Bacteria significantly enriched post-SIL treatment (Blautia and Eubacterium hallii) carried highly homologous NAMPT functional genes (PF04095 domain, E-value: 2.9E-7 to 9.1E-6), suggesting these enriched beneficial bacteria might mediate NAM-to-NAD+ conversion by expressing NAMPT. Blautia wexlerae co-cultured with NAM in the presence or absence of the NAMPT inhibitor FK866 showed significantly slowed growth post-FK866 treatment, further confirming B. wexlerae's ability to mediate NAM-to-NAD+ conversion by expressing NAMPT and accelerate growth. Intestinal tissues of NAM-gavaged SPF mice exhibited higher NAMPT levels than GF mice, suggesting intestinal bacteria encode and express NAMPT to promote NAM-to-NAD+ conversion.

5. SIL and NAD+ treatment regulated T cell function at the in vitro cellular level.
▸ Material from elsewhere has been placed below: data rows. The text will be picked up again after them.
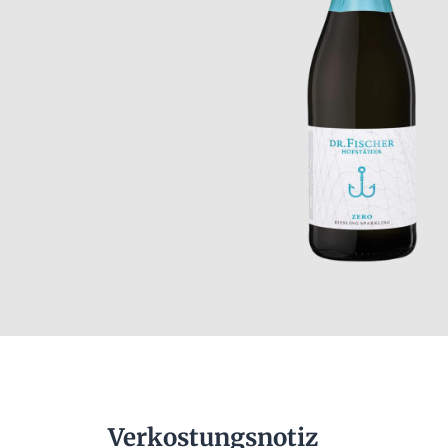
Verkostungsnotiz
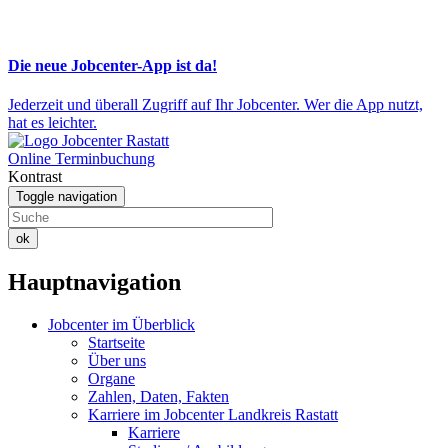
Die neue Jobcenter-App ist da!
Jederzeit und überall Zugriff auf Ihr Jobcenter. Wer die App nutzt,
hat es leichter.
Online Terminbuchung
Kontrast
Toggle navigation
ok
Hauptnavigation
Jobcenter im Überblick
Startseite
Über uns
Organe
Zahlen, Daten, Fakten
Karriere im Jobcenter Landkreis Rastatt
Karriere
SIL inhibited T cell activation and exhaustion in a dose-dependent manner, and exogenous NAD+ similarly inhibited T cell activation in a dose-dependent manner. Exogenous NAD+ increased the mitochondrial membrane potential of Jurkat cells, and ATP concentration exhibited a dose-dependent increase trend with NAD+.

Conclusion: This study first revealed a novel mechanism by which silibinin promotes immune reconstitution in HIV-infected INRs through regulating the "gut microbiota-NAD+ metabolism axis." It confirmed that SIL reconstructs the intestinal microbiota and specifically enriches beneficial bacteria carrying the NAMPT functional gene, significantly enhancing NAM-to-NAD+ conversion. Furthermore, the study revealed that INRs generally exhibit abnormal NAM accumulation and insufficient compensatory NAMPT function, forming a vicious cycle of "NAM accumulation - NAD+ depletion," leading to energy metabolism disorders in T cells.